▶ **Problem to solve**:
Pick out every line of the material below that contains the word "average", matching case exactly, and copy each one in full.

(Chart-based quiz questions)

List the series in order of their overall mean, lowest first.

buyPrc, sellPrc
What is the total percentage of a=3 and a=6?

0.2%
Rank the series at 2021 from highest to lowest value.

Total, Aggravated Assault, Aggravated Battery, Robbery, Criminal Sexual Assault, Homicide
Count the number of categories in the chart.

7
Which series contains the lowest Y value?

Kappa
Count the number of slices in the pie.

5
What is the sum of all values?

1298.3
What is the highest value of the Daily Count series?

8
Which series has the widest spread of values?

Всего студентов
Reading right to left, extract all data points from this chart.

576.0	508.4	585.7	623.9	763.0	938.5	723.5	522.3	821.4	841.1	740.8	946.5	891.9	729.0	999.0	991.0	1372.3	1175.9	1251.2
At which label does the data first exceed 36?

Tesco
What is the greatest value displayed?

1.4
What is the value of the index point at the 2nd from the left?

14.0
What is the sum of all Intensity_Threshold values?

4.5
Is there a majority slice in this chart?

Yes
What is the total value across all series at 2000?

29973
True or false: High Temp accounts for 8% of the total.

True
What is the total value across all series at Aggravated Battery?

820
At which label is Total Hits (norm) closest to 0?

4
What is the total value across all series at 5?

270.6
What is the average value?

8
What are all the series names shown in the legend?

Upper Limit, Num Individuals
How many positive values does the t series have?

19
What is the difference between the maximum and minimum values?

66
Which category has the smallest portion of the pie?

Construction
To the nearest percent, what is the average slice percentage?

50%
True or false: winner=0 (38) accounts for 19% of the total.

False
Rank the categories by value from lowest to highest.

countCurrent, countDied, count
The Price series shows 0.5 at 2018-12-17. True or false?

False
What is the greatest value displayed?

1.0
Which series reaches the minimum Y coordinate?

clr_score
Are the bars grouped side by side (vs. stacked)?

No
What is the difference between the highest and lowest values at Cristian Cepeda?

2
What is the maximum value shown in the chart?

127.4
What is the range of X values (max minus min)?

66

▶ **Task result**:
What is the average value?
To the nearest percent, what is the average slice percentage?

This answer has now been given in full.